(Source records)
>>>
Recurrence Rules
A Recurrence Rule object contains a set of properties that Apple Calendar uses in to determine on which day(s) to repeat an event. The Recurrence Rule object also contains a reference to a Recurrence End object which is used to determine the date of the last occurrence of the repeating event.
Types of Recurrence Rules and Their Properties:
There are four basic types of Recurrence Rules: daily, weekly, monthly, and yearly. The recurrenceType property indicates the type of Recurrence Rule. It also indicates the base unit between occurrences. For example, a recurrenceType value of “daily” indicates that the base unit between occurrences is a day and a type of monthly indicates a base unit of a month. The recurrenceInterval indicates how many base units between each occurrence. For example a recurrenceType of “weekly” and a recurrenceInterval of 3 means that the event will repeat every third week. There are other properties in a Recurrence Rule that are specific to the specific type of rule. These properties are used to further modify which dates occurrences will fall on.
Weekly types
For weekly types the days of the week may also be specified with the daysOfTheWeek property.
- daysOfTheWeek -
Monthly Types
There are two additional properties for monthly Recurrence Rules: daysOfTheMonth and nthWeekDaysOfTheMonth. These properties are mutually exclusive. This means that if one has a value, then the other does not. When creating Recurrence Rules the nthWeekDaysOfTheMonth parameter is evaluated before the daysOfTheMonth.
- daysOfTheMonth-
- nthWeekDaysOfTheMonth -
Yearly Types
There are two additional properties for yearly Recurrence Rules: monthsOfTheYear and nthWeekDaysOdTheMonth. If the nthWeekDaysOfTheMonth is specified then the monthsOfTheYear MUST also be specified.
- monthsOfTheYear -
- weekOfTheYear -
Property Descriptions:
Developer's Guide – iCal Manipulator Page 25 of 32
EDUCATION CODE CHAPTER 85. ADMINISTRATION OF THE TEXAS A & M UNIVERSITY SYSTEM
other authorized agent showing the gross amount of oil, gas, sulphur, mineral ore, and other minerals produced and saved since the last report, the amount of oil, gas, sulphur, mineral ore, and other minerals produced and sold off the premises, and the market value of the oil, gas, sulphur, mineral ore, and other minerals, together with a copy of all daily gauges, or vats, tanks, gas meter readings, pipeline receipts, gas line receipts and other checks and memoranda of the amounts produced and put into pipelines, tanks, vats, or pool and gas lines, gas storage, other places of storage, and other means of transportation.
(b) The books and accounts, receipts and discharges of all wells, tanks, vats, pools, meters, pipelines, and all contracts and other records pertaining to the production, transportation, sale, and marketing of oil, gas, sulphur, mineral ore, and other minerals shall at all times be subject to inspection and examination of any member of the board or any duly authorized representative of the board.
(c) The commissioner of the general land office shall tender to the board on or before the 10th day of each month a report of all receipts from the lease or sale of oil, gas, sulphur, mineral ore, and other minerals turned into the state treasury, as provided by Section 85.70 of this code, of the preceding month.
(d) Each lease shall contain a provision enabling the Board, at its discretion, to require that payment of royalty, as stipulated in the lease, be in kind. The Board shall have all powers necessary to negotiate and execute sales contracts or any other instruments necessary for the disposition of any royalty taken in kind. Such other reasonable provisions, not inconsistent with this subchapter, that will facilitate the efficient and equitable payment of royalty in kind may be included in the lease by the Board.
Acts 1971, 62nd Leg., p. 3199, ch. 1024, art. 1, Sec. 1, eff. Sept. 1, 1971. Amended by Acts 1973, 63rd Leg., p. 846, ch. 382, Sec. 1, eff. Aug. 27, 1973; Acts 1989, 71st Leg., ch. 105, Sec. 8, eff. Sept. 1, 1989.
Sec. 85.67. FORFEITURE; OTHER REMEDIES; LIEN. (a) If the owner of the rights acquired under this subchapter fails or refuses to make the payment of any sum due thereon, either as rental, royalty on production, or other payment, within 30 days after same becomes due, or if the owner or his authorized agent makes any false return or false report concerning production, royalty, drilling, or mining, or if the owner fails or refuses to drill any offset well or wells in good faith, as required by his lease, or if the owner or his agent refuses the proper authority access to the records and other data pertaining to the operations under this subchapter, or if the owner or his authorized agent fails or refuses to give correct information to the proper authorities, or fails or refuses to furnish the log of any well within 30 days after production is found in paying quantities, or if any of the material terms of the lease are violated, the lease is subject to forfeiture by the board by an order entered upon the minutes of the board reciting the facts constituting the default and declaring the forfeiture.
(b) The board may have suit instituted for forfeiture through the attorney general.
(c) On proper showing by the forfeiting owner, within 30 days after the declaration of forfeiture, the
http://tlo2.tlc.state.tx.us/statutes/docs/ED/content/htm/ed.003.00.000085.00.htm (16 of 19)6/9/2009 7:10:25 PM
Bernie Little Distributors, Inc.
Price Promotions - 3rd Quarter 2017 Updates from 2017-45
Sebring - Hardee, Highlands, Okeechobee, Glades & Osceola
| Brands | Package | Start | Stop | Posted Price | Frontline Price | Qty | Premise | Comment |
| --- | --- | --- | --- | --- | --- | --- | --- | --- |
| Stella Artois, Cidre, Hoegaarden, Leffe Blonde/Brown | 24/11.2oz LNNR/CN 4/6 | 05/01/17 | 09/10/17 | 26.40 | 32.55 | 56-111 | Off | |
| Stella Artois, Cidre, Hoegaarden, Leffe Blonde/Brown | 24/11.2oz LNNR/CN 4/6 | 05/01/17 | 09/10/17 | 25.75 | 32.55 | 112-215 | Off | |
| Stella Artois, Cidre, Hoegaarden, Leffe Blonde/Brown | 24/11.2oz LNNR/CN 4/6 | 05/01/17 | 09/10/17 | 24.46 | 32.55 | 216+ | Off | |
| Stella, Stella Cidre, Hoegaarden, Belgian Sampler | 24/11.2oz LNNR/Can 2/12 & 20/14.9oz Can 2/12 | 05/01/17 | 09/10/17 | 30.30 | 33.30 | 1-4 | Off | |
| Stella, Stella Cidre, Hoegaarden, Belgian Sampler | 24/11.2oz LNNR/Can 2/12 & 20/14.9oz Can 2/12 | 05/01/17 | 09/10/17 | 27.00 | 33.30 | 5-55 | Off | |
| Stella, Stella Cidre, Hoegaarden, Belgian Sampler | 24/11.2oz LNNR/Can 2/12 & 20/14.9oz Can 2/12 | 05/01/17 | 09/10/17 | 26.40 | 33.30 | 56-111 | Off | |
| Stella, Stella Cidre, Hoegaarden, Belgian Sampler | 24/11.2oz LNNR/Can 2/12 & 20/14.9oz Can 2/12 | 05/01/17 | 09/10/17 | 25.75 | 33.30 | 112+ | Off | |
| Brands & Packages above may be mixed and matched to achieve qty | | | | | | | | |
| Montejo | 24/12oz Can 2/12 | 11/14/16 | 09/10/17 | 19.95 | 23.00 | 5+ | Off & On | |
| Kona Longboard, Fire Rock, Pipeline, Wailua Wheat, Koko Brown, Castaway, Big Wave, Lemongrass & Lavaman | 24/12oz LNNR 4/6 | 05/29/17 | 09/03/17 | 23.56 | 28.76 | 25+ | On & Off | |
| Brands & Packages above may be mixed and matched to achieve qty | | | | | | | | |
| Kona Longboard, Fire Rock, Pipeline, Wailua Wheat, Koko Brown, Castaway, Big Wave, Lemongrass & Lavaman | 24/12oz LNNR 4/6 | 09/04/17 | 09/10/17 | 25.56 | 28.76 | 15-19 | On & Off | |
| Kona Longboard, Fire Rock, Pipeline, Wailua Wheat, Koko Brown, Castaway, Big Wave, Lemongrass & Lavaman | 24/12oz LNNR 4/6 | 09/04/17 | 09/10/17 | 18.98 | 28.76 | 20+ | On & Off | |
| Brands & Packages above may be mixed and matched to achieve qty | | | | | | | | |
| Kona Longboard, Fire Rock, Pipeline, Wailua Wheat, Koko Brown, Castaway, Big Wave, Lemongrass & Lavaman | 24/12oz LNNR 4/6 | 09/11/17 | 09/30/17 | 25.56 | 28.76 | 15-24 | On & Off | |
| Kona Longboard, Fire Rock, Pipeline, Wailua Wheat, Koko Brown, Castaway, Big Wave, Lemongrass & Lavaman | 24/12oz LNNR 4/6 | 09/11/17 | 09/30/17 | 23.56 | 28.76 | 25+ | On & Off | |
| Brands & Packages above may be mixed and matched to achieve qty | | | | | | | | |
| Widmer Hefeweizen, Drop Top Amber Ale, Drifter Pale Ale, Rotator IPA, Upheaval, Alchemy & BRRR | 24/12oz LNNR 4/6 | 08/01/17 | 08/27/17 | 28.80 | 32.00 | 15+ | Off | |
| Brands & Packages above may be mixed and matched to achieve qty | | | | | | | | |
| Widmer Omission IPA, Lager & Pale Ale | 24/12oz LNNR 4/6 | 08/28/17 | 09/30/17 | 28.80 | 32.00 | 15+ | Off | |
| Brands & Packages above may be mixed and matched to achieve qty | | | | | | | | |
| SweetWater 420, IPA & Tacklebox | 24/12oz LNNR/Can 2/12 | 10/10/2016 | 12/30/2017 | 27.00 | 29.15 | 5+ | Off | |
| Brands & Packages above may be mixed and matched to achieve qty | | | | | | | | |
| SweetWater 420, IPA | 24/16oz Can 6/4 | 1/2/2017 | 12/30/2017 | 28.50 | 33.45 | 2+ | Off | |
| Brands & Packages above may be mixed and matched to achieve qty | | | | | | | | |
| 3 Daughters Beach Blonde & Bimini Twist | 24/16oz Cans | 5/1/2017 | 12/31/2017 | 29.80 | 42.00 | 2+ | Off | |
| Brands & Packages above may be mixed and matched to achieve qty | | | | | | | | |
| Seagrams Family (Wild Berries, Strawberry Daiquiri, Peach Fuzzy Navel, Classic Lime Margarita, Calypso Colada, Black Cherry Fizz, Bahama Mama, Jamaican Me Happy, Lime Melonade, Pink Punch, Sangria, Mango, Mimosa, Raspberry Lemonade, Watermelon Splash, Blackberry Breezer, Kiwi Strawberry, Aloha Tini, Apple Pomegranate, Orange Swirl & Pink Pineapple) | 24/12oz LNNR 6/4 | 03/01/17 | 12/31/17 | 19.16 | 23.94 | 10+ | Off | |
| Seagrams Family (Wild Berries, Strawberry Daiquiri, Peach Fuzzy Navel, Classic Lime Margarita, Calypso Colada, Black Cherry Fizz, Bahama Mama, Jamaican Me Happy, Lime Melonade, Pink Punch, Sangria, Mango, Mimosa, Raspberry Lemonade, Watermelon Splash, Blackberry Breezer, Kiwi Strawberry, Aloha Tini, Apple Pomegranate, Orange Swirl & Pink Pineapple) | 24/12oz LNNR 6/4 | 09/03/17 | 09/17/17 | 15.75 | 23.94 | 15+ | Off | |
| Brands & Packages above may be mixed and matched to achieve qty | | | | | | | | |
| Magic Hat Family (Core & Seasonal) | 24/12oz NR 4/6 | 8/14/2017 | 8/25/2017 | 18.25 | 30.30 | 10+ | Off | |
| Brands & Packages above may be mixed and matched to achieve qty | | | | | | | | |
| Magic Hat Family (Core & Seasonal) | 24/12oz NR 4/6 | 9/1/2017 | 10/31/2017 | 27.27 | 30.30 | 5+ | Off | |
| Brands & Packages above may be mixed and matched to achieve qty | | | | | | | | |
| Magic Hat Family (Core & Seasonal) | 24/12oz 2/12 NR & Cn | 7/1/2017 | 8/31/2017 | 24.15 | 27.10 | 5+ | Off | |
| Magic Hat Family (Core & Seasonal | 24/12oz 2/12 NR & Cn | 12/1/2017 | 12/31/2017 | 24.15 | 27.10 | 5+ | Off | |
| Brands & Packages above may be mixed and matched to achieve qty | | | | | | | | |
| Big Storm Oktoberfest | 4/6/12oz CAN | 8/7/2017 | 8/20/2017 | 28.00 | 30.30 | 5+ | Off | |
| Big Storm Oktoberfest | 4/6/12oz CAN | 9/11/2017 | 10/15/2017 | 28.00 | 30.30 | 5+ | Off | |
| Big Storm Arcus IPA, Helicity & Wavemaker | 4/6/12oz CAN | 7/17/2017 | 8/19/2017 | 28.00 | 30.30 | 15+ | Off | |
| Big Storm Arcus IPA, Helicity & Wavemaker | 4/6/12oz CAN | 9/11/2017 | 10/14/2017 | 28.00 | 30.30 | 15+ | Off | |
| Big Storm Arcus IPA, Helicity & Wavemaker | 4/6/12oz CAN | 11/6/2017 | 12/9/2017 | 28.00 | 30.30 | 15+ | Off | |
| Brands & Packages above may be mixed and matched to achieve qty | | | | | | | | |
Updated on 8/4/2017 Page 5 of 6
<<<
# Required work
Each line in the data that holds the word "payment" must be copied.

# Task solution
(d) Each lease shall contain a provision enabling the Board, at its discretion, to require that payment of royalty, as stipulated in the lease, be in kind. The Board shall have all powers necessary to negotiate and execute sales contracts or any other instruments necessary for the disposition of any royalty taken in kind. Such other reasonable provisions, not inconsistent with this subchapter, that will facilitate the efficient and equitable payment of royalty in kind may be included in the lease by the Board.
Sec. 85.67. FORFEITURE; OTHER REMEDIES; LIEN. (a) If the owner of the rights acquired under this subchapter fails or refuses to make the payment of any sum due thereon, either as rental, royalty on production, or other payment, within 30 days after same becomes due, or if the owner or his authorized agent makes any false return or false report concerning production, royalty, drilling, or mining, or if the owner fails or refuses to drill any offset well or wells in good faith, as required by his lease, or if the owner or his agent refuses the proper authority access to the records and other data pertaining to the operations under this subchapter, or if the owner or his authorized agent fails or refuses to give correct information to the proper authorities, or fails or refuses to furnish the log of any well within 30 days after production is found in paying quantities, or if any of the material terms of the lease are violated, the lease is subject to forfeiture by the board by an order entered upon the minutes of the board reciting the facts constituting the default and declaring the forfeiture.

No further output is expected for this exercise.